Page excerpt:

The hierarchy at Shell were simply gobsmacked. People did not leave Shell, not when they were doing well, and especially not to go to some fly-blown Foreign Legion post on the edge of the Sahara. I would be mad to accept. I could not possibly even entertain the idea. Why, if I stayed at Shell I would be assured of a very substantial pension, in forty years or so.
I stepped off the Nigeria Airways flight at Kano airport into a world of blistering heat, shouting beggars, grumbling camels, and mile upon mile of sun-blasted Sahel stretching away on either side of the red laterite road.
My life, as I had dreamed it, had begun.
I worked in Nigeria for two years, editing agricultural papers, founding a journal, running the printshop and bribing suppliers for parts to repair our ageing presses. I found time to ride horses over the savanna in the dawn cool, to catch dengue fever, to drive a jeep across Cameroon and then northward to Timbuctoo. Once I got stuck for two weeks on the wrong side of the flooded Niger, and got back in time to discover my funeral had been arranged.
Everyone is supposed to hate living in Nigeria. It was exactly what I wanted.
All the same, I moved on at last to run the publications office of another agricultural research centre, this time a somewhat more sophisticated establishment in Taiwan. AVRDC was part of the Green Revolution group of internationally funded agricultural research centres. It wasn't as much fun as Africa, but it had a regular power supply and you could drink the water without putting nasty little tablets into it (or large slugs of Scotch - my preferred method). And it was there that I properly learned my trade as a science writer.
By this time I had completed three never-to-be-published novels. The latest was a tale about the IRA stealing the Elgin Marbles, for some motive which now escapes me. I think it escaped me at the time, too, but I did love the shoot-out in the British Museum at the end among all those statues. Strangely, none of the agents or publishers to whom I sent the synopsis shared my enthusiasm.
After two years in Taiwan I finally managed to migrate to Australia after all. In order to get into the country I had to convince the authorities that I could establish a viable business there, and this taxed my creative powers to the limit. It also took some months to arrange, during which time I lived in New Zealand, working as a handyman and fishing guide at a remote lakeside lodge - tasks for which, as usual, I had no aptitude at all.

Tasks and exercises:
a) In the memoir excerpt, what work did the writer do at the remote lakeside lodge in New Zealand?
b) Rewrite the paragraph of the memoir excerpt beginning "I worked in Nigeria for two years" as a bulleted list that keeps its main facts.
The material after this excerpt comes from a separate, unrelated source.

Information provided:
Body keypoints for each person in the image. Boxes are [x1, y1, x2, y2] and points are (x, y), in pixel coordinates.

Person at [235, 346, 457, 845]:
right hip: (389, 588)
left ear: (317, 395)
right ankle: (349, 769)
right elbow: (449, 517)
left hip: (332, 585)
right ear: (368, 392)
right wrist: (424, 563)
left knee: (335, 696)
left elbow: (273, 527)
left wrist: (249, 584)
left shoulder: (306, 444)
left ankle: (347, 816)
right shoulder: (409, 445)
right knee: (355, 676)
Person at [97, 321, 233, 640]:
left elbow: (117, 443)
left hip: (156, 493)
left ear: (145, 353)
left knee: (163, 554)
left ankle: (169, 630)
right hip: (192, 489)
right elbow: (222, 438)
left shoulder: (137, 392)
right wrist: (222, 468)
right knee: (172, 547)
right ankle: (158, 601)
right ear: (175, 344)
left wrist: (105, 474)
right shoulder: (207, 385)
---
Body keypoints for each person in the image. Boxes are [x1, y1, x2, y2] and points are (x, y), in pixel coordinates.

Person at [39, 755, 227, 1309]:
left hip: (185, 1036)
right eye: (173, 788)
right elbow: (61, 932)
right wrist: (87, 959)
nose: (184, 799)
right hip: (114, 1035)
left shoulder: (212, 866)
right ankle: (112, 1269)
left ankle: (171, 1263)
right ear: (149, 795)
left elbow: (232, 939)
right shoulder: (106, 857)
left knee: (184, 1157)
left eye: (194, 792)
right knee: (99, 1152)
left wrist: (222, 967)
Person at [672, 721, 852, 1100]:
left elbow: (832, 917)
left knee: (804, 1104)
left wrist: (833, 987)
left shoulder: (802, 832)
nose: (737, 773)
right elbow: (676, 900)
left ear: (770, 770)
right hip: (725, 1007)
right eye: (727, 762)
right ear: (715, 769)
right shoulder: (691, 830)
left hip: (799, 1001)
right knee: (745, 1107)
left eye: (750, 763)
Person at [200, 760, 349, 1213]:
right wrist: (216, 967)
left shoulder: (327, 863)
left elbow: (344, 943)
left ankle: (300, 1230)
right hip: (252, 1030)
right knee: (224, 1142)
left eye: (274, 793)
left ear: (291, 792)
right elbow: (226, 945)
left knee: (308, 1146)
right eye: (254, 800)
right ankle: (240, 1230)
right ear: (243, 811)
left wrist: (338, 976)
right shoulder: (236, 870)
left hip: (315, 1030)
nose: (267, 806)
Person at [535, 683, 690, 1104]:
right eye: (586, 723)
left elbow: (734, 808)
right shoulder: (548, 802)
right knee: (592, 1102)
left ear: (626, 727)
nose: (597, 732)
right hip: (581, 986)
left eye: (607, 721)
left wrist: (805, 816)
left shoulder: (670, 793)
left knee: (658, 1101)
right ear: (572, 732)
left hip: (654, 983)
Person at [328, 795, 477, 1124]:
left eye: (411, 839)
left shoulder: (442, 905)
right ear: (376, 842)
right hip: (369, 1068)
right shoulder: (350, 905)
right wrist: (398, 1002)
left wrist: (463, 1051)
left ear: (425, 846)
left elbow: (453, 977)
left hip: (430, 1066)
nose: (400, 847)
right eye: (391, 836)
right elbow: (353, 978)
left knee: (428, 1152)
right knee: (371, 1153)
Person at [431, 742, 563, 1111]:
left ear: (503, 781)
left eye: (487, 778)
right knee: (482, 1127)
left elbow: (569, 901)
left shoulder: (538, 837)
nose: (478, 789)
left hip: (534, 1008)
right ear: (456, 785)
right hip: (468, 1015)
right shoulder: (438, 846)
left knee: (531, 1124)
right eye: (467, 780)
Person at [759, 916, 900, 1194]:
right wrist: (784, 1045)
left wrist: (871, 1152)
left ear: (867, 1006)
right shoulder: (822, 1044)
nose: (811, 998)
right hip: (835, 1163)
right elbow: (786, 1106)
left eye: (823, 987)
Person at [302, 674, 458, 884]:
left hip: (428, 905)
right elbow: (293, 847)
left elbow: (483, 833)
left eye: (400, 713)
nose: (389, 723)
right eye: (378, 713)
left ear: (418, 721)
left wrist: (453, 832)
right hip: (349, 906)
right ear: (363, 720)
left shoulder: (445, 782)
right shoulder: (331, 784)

Responses in order:
a) The writer worked there as a handyman and fishing guide.

b)
- Worked in Nigeria for two years: edited agricultural papers, founded a journal, ran the printshop and bribed suppliers for parts to repair the ageing presses.
- Rode horses over the savanna in the cool of dawn.
- Caught dengue fever.
- Drove a jeep across Cameroon and then north to Timbuctoo.
- Was stranded for two weeks on the wrong side of the flooded Niger and returned to find a funeral had been arranged.